JusticeLa cour militaire de Kinshasa/Gombe a ouvert, mercredi 21 dans la journée, la première audience dans l’affaire Auditeur-militaire-ministère public contre Maître Firmin Yangambi et Cie. C’est l’affaire de l’avocat du barreau de Kisangani et défenseur des droits de l’Homme poursuivi pour atteinte à la sûreté de l’Etat (plus ou moins).

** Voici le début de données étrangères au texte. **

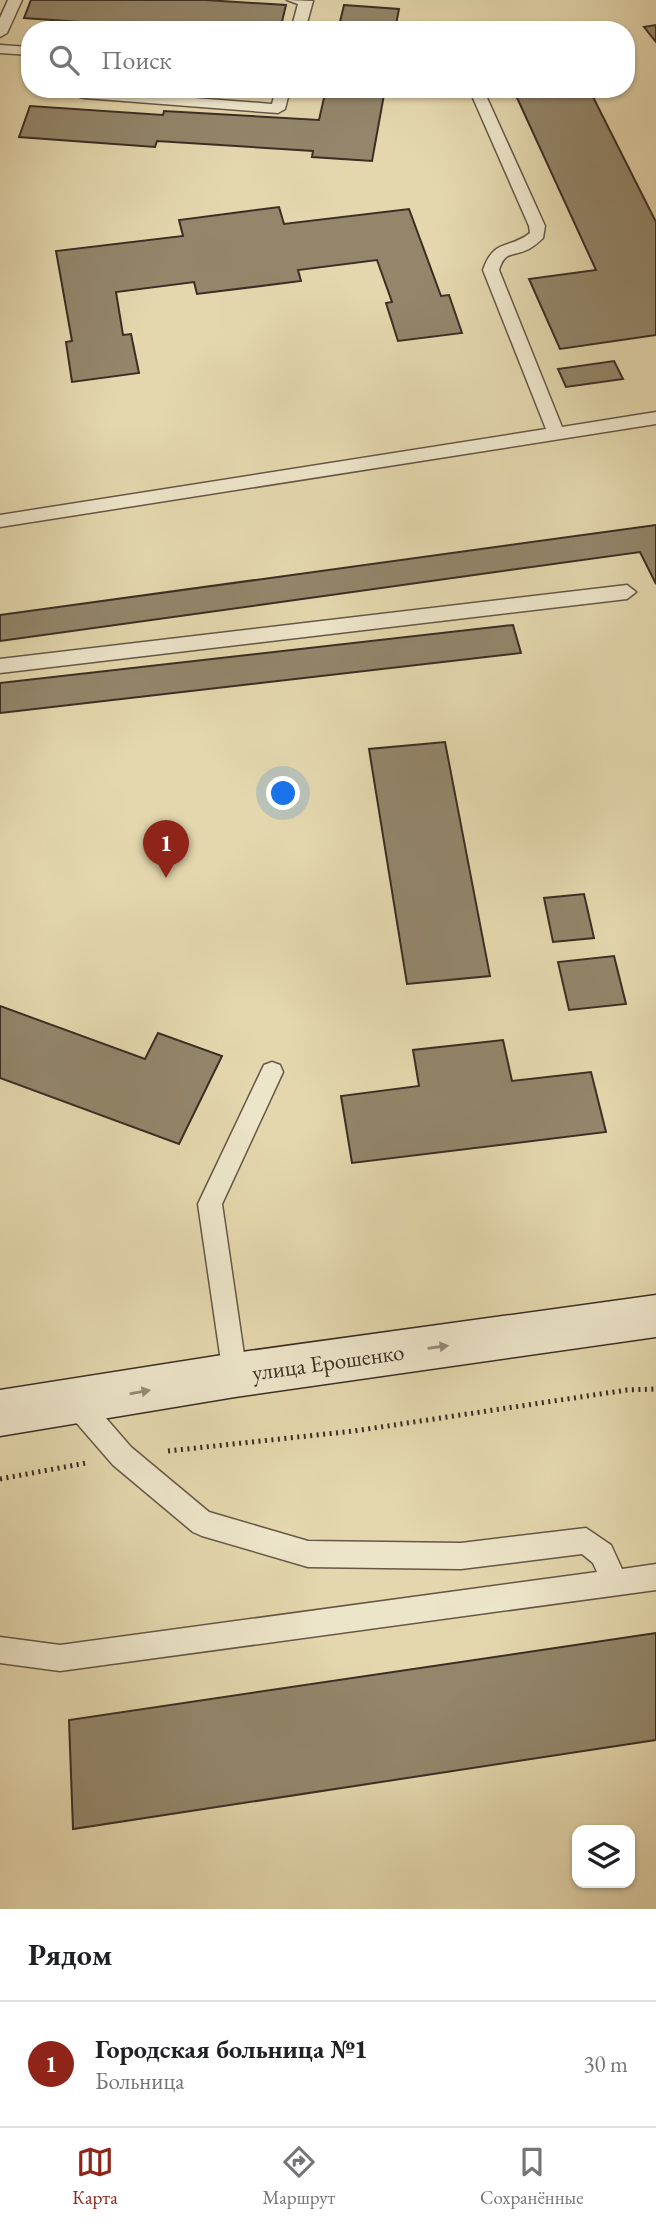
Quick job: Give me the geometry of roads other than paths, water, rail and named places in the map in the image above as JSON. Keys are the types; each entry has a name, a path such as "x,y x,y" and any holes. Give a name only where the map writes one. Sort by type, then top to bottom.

Arrêté fin septembre, Firmin Yangambi a été acheminé manu militari à Kinshasa au motif qu’il aurait été surpris convoyant des armes de guerre destinées à une rébellion dans la province orientale, selon les explications du ministre de la Communication et Médias. Le 21 octobre, à l’ouverture du procès, les débats ont tourné autour de l’identification des prévenus, de la comparution des avocats-conseils et de l’examen des préalables, ceux posés par les avocats de la défense, notamment. Qui ont stigmatisés les conditions de détention des prévenus et sollicité la liberté provisoire pour Me Yangambi, contraignant l’organe accusateur à une remise à la huitaine pour rendre un arrêt avant dire droit. Firmin Yangambi, animateur d’une ONG de défense des droits de l’Homme, « Paix sur Terre », comparaît dans cette affaire avec 3 co-accusés : un colonel, commandant second de la division spéciale présidentielle, et 2 jeunes gens, Eric Kikuna et Benjamin Olangi. Les accusations portées contre l’avocat avaient surpris plus d’un observateur, à Kinshasa comme à Kisangani. Me Yangambi était déjà connu pour ses activités à la tête de « Paix sur Terre ». Durant les années rebelles rd congolaises, il avait lutté corps et âme pour la protection de ses compatriotes malmenés sous la double occupation rwandaise et ougandaise de la ville martyre rd congolaise. Non sans quelque courage, compte tenu du contexte politique et militaire de l’époque. D’apprendre qu’il s’était porté à la tête d’une rébellion, alors qu’il avait résisté aux tentations d’adhésion à tous les RCD (Rassemblement Congolais pour la Démocratie) qui ont essaimé à Kisangani ainsi qu’au MLC de Jean-Pierre Bemba, a plus que surpris. Tout autant que de se convaincre que Firmin Yangambi aurait convoyé des armes de guerre par un aéroport surveillé nuit et jour. Le jeune juriste paraissait tout sauf aussi peu prévenant. Encore que, selon certains, la réaction appropriée de services de sécurité en pareille circonstance aurait été, non pas de mettre la main sur le convoyeur d’armes, mais de le laisser mener au cœur de l’opération en préparation, pour y mettre fin une fois toutes ! Eric Kikunda et Benjamin Olangi, furent arrêtés eux, à Kinshasa près de 4 jours auparavant, le 24 septembre.

Les deux jeunes gens seraient passés aux aveux, selon des proches rencontrés à la Cour Militaire de la Gombe, sur avenue Lubefu. Des aveux arrachés par la torture. Des tortionnaires avaient méthodiquement et systématiquement mordu, à belles et fortes dents, les deux détenus qui portent encore fraîches les traces des blessures.

Pour obtenir qu’ils contresignent des documents rédigés à leur intention, attestant de leur culpabilité. Ces informations relatives aux tortures extrêmes subies par Kikunda Fils et son ami Olangi proviennent, certes, d’une seule partie à ce procès. IL n’a pas été possible de les confirmer auprès de la partie poursuivante. L’évolution du procès permettra de les confirmer de manière irréfutable, ou de les infirmer.

Mais pour les habitués de la justice militaire, elles sont vraisemblables. La formule des procès en juridictions d’exception rd congolaises est toujours la même : arrestation, extorsion d’aveux, procès, condamnation. Beaucoup de chance pour que le schéma, ridicule à souhait, soit réédité dès mercredi 28 octobre.